When I texted to ask what I should bring - clothes?  medication?, he texted back with, "latte".  I'm so glad he's taking this seriously.

Saturday, 30 July 2016

memoRies and stuff

Almost four years ago, on September 30th, 2012, the day after I had drinks at Theresa's house with the girls, Bob was hospitalized for a month.  The Friday was one of those nights where I really wanted to go out and even though he seemed really sick and off, Bob encouraged me to go.  And I did.

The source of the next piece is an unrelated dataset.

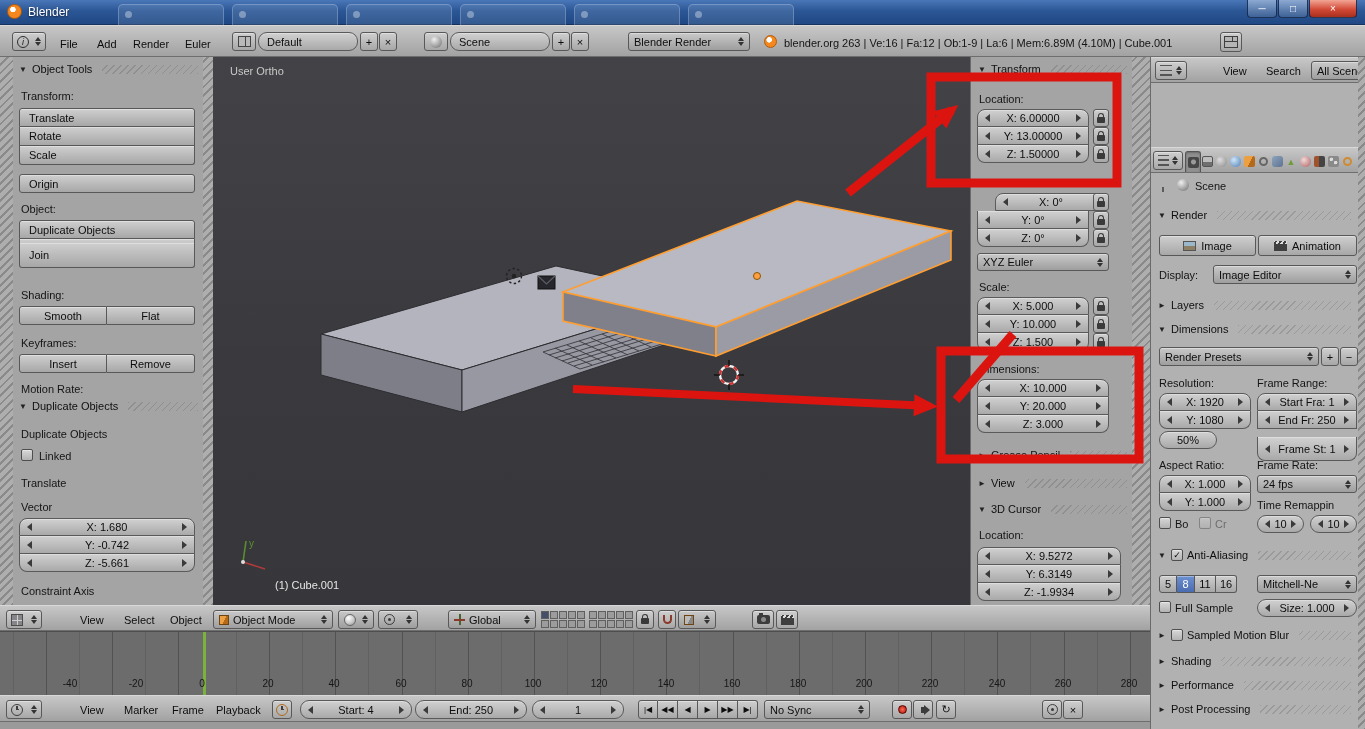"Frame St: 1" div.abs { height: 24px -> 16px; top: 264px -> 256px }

Thursday, I was out with Theresa again when Bob took ill.  Or not really, as he had already been ill a few days and hadn't quite mentioned it.  Today, Bob was hospitalized again, but there's no way it will be for a month.  He thinks he'll be home tomorrow - I think Tuesday is more likely.  Either way, as long as he's home soon.

MS sucks.  He's got a weird kind of vertigo and has lost some sight in his left eye, and is quite weak.  He'll be fine shortly, but this makes me so sad.  This lovely, wonderful man can't catch a break with this stupid disease.   Argh.. when there are dozens and dozens of assholes who don't deserve to be able-bodied.